Am Fam Physician. 2021;103(7):440-441
Clinical Question
For older patients at high cardiovascular risk, is a strategy of rate control or rhythm control preferred for recent-onset atrial fibrillation (AF)?
Bottom Line
In high-risk older patients with recent-onset AF, a strategy of rhythm control results in fewer cardiovascular deaths (number needed to treat [NNT] = 333 per year) and fewer strokes (NNT = 333 per year). However, there are more adverse events and complications and a small decrease in health-related quality of life. This is a decision that should be individualized, and these findings should not be extrapolated to younger and lower-risk populations without further evidence. (Level of Evidence = 1b)
Synopsis
Previous studies that compared rate control and rhythm control had mixed results. In this study, 2,789 older adults with an onset of AF within the past year were recruited. Participants had to be older than 75 years, have had a recent transient ischemic attack (TIA) or stroke, or have at least two of the following: older than 65 years, female sex, heart failure or left ventricular hypertrophy, hypertension, diabetes mellitus, chronic kidney disease, or severe coronary disease. At baseline, the mean age of participants was 70 years, 46% were women, 12% had a previous TIA or stroke, 12% had chronic kidney disease, 28% had heart failure, 88% had hypertension, and 44% had valvular heart disease. The groups were balanced at baseline, and analysis was by modified intention to treat of all patients who had at least one follow-up assessment. This was a very high-risk group of patients. The patients were randomized to receive rhythm control using medications or ablation, or rate control to manage symptoms. In the rhythm control group, recurrent AF triggered additional attempts to cardiovert the patient. In the rhythm control group after two years, 19.4% had undergone ablation, 21% were taking flecainide, 17.7% were taking amiodarone or dronedarone (Multaq), and 35% were taking no antiarrhythmic drug. In the rate control group after two years, only 7% had undergone ablation and 5.7% were taking an antiarrhythmic drug. Approximately 90% in both groups were taking anticoagulants after two years. The study was stopped early due to the detection of an efficacy signal after a median follow-up of 5.1 years.

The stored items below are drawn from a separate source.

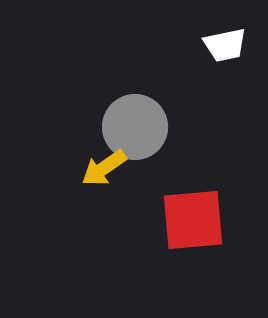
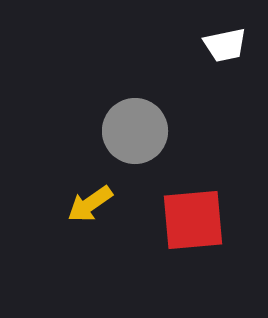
gray circle: moved 4 px down
yellow arrow: moved 14 px left, 36 px down
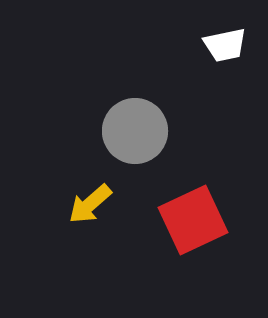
yellow arrow: rotated 6 degrees counterclockwise
red square: rotated 20 degrees counterclockwise
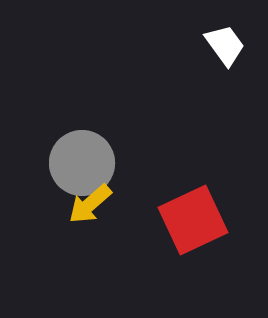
white trapezoid: rotated 114 degrees counterclockwise
gray circle: moved 53 px left, 32 px down
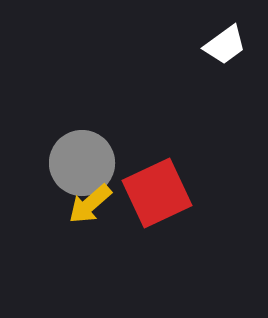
white trapezoid: rotated 90 degrees clockwise
red square: moved 36 px left, 27 px up
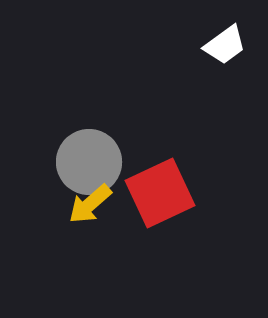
gray circle: moved 7 px right, 1 px up
red square: moved 3 px right
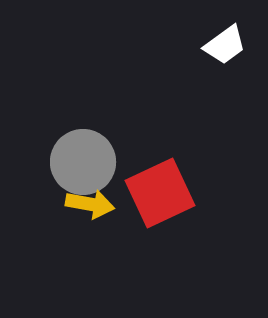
gray circle: moved 6 px left
yellow arrow: rotated 129 degrees counterclockwise
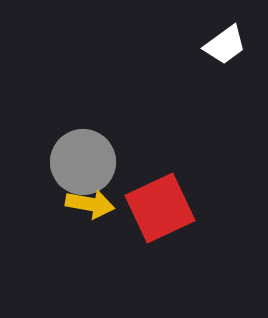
red square: moved 15 px down
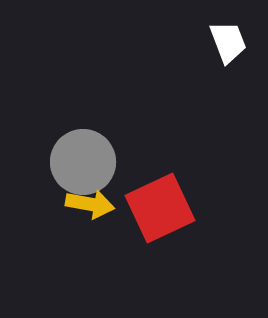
white trapezoid: moved 3 px right, 3 px up; rotated 75 degrees counterclockwise
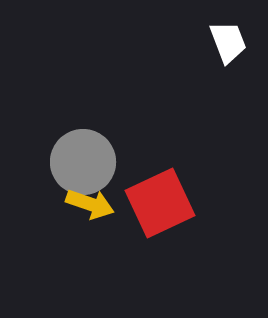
yellow arrow: rotated 9 degrees clockwise
red square: moved 5 px up
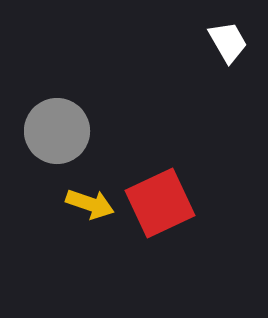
white trapezoid: rotated 9 degrees counterclockwise
gray circle: moved 26 px left, 31 px up
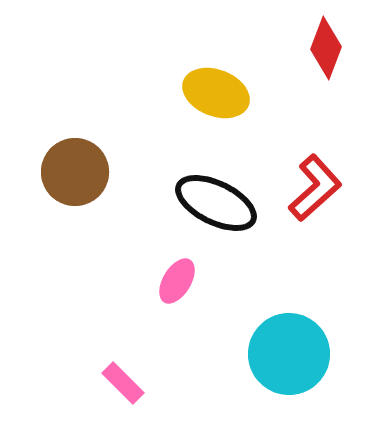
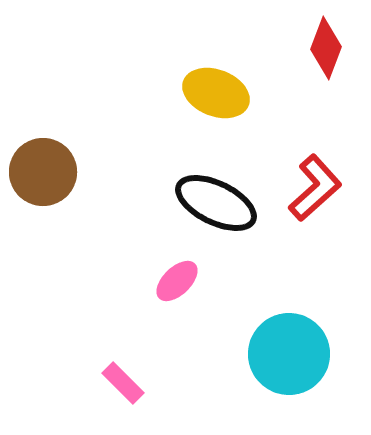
brown circle: moved 32 px left
pink ellipse: rotated 15 degrees clockwise
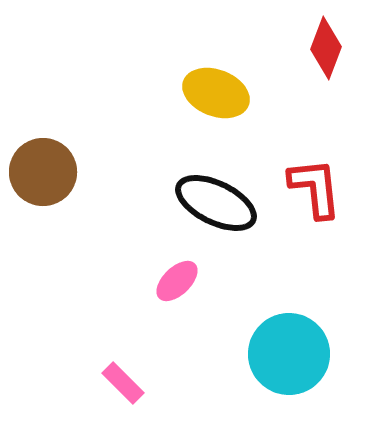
red L-shape: rotated 54 degrees counterclockwise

The primary outcome was a composite of two important things (stroke and cardiovascular death) and two less important things (hospitalization for heart failure and hospitalization for acute coronary syndrome). This composite was less likely in the rhythm control group (3.9 vs. 5.0 per 100 person-years; NNT = 90 over five years to prevent one event). The likelihoods of cardiovascular death (1.0 vs. 1.3 per 100 person-years; NNT = 67 over five years) and stroke (0.6% vs. 0.9% per 100 person-years; NNT = 67 over five years) were significantly lower in the rhythm control group, but the magnitude of those benefits was relatively small. Hospitalizations for heart failure and acute coronary syndrome were numerically less likely in the rate control group, but this difference was not statistically significant. The 12-item short-form health survey mental score was significantly lower in the rhythm control group (−1.2 points; 95% CI, −2.04 to −0.37), and patients in that group were significantly more likely to be in sinus rhythm (82.1% vs. 60.5%; P < .05; NNT = 5). Patients in the rhythm control group had significantly more serious adverse events attributed to therapy, such as drug-induced bradycardia, toxicity caused by the antiarrhythmic drugs, pericardial tamponade, or major bleeding. There was no difference in the likelihood of being symptomatic and no difference in hospital days or in other health scores.
Study design: Randomized controlled trial (single-blinded)
Funding source: Government
Allocation: Concealed
Setting: Outpatient (any)
Reference: Kirchhof P, Camm AJ, Goette A, et al. EAST-AFNET 4 Trial InvestigatorsEarly rhythm-control therapy in patients with atrial fibrillation. N Engl J Med. 2020;383(14):1305–1316.
Editor's Note: Dr. Ebell is deputy editor for evidence-based medicine for AFP and cofounder and editor-in-chief of Essential Evidence Plus, published by Wiley-Blackwell.